La persona offesa non può avvalersi dell'istituto della remissione in termini previsto dall'articolo 175 del codice di procedura penale.
Lo afferma la Corte di Cassazione con la sentenza 10111/2015 spiegando che tale norma può applicarsi solo alle parti in senso tecnico.
Nel caso preso in esame dai giudici di piazza Cavour un'imputata aveva impugnato una sentenza del tribunale di Firenze emessa ai sensi dell'articolo 444 del codice di procedura penale.
Nel ricorso la donna aveva censurato il provvedimento con cui il tribunale aveva rimesso in termini la persona offesa per consentirne la costituzione di parte civile.
Quando era stato chiamato processo per la prima volta, in assenza della persona offesa l'imputata aveva richiesto il patteggiamento ma, dopo circa un'ora, era comparso il difensore della persona offesa documentando un concomitante impegno professionale e chiedendo di potersi costituire parte civile.
Nonostante l'opposizione dell'imputata il giudice rigettava la richiesta di applicazione della pena su richiesta e non si pronunciava sull'eccezione relativa alla costituzione di parte civile.

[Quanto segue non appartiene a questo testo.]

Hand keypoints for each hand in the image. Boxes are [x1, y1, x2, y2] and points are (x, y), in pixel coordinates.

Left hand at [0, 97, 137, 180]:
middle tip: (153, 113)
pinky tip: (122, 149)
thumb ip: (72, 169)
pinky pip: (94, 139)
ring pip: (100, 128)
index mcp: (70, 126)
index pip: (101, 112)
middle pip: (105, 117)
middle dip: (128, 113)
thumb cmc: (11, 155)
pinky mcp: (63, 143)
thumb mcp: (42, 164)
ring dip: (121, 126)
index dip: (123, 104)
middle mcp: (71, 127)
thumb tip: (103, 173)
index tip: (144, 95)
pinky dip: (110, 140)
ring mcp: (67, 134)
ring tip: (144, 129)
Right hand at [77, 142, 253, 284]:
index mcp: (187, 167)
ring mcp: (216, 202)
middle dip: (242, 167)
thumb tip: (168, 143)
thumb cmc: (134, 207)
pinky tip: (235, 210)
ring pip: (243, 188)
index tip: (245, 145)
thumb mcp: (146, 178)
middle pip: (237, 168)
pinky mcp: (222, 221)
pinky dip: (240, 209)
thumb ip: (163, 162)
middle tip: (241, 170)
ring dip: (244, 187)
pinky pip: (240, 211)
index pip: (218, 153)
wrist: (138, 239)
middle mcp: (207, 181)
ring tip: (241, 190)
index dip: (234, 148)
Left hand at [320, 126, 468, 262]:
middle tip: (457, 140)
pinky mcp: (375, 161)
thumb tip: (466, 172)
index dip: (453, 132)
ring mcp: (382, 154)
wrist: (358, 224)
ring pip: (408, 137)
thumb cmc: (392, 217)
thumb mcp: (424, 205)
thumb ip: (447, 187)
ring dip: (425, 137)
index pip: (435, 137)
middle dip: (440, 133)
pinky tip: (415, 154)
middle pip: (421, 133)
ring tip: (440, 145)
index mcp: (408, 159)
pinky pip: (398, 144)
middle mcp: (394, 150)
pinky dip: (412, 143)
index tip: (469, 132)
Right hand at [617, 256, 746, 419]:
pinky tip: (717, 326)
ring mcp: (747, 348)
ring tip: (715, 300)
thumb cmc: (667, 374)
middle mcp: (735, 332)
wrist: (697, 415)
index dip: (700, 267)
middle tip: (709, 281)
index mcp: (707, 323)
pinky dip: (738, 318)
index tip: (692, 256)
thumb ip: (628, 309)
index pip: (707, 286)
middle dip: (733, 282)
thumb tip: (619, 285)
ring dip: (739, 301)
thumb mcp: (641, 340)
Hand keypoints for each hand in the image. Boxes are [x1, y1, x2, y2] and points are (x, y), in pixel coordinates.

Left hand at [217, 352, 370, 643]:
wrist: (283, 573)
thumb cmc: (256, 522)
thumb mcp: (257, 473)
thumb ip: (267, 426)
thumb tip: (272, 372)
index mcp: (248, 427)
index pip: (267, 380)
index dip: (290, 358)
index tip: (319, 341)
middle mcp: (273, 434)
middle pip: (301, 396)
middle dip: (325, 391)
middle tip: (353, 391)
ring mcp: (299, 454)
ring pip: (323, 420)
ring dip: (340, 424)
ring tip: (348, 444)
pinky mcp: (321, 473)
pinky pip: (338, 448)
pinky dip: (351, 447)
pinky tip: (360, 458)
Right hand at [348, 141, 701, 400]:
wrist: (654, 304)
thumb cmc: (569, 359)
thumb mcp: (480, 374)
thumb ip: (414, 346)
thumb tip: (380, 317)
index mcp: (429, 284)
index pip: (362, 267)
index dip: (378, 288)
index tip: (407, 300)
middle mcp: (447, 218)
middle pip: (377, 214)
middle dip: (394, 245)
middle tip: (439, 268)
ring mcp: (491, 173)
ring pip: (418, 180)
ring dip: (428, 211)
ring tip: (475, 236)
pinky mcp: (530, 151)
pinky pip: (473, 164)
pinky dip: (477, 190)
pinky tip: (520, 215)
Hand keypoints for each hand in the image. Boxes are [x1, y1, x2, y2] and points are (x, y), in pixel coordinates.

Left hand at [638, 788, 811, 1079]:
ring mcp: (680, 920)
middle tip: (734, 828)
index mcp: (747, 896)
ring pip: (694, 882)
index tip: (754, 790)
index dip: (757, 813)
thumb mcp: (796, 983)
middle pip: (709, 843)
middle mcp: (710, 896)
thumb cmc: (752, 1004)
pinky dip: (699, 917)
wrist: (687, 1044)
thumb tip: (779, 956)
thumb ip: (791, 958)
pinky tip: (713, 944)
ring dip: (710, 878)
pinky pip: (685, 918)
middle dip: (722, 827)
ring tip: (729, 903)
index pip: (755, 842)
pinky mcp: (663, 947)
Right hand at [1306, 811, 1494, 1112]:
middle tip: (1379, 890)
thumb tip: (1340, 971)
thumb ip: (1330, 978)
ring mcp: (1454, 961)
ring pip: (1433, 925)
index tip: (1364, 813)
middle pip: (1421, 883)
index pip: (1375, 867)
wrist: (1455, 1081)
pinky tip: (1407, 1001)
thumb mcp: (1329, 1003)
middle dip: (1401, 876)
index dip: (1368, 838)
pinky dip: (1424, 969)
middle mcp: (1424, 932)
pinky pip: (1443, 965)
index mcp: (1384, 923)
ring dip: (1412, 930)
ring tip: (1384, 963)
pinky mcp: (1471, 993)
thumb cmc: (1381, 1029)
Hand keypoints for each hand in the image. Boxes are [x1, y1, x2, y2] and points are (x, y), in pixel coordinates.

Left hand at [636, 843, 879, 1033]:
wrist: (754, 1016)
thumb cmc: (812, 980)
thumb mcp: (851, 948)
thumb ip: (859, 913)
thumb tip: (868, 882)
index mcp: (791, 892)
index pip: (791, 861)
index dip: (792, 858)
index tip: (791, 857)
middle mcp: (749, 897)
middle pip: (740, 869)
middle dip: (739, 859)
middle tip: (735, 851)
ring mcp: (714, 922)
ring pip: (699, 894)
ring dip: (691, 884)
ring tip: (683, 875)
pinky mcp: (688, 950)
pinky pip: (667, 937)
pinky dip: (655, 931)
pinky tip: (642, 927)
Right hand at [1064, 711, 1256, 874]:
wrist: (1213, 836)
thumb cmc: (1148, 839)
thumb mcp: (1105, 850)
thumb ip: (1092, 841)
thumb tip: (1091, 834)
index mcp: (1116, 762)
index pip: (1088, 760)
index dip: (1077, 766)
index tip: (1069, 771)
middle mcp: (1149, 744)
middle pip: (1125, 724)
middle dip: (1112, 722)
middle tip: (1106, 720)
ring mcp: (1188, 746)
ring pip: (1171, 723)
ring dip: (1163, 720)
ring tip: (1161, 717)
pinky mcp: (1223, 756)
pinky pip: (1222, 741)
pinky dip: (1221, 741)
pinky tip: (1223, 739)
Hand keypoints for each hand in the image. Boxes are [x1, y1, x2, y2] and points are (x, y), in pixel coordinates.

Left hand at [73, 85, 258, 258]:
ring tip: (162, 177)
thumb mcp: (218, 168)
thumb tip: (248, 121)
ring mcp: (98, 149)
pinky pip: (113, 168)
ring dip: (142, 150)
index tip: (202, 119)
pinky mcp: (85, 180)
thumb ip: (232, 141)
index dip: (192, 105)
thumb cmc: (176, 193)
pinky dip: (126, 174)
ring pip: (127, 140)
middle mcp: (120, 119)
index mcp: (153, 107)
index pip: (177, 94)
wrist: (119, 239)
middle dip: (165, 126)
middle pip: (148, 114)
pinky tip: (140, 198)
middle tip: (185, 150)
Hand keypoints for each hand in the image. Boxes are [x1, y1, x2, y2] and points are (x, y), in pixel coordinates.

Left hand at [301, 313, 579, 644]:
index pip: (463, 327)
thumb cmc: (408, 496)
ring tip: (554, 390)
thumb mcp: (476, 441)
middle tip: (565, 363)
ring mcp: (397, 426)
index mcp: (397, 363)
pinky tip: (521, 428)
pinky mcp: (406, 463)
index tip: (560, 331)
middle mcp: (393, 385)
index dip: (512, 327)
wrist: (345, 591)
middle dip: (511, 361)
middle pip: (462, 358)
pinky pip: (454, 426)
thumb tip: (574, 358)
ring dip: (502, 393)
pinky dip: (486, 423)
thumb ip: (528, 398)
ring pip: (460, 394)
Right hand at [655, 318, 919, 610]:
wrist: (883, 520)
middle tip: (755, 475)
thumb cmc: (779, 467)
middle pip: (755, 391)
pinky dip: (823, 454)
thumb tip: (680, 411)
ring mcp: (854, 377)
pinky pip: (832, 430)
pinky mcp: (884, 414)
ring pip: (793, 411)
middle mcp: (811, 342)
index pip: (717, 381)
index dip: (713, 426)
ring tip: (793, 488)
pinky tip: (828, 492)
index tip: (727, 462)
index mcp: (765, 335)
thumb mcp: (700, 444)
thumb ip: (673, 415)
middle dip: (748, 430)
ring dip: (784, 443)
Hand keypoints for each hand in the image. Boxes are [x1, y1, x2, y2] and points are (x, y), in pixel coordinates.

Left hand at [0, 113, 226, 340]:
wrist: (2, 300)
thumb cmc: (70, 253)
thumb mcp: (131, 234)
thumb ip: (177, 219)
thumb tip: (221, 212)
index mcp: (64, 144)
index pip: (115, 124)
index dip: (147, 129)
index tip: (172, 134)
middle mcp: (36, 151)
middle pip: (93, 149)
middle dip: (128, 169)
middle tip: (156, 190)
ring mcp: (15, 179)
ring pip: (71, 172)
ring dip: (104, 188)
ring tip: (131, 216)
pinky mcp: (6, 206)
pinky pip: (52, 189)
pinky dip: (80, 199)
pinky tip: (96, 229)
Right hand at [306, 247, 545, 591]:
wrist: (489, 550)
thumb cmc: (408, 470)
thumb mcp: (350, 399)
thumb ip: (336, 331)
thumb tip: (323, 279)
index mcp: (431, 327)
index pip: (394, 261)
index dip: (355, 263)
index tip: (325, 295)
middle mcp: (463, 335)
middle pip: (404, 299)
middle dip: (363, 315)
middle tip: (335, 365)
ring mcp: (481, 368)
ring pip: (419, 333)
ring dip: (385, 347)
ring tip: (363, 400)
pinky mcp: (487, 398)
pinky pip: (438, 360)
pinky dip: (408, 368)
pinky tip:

Successivamente, ad altra udienza, un diverso giudice ammetteva la costituzione della parte civile ritenendo di poter interpretare la nota scritta del difensore della persona offesa, attestante i precedenti impegni professionali, come una implicita richiesta di remissione in termini sensi dell'articolo 175 del codice di procedura penale.
Secondo l'imputata, però, il provvedimento sarebbe abnorme sia perché è mancata una formale richiesta di restituzione in termini sia perché l'istituto previsto dall'articolo 175 del codice di procedura penale si riferisce alle parti e non anche alla persona offesa.
La Corte di Cassazione, dando ragione all'imputata, ha evidenziato che il giudice di merito ha "malamente utilizzato" il potere di restituzione in termini a lui conferito dall'articolo 175 c.p.p..
E ciò non solo perché non c'è stata una formale richiesta di restituzione in termini ma anche perché tale richiesta può essere fatta solo da una delle parti del procedimento ossia dall'imputato, dal pubblico ministero e dalla parte civile, ma non anche dalla persona offesa che non può essere considerata "parte" in senso tecnico.
Del resto, annota la Corte, stiamo parlando di termini processuali stabiliti a favore delle parti del processo e che non possono applicarsi a chi nel processo non è ancora entrato.
Insomma, una volta superato lo sbarramento temporale stabilito dagli articoli 484 491 del codice di procedura penale non è più possibile consentire alla persona offesa di costituirsi parte civile.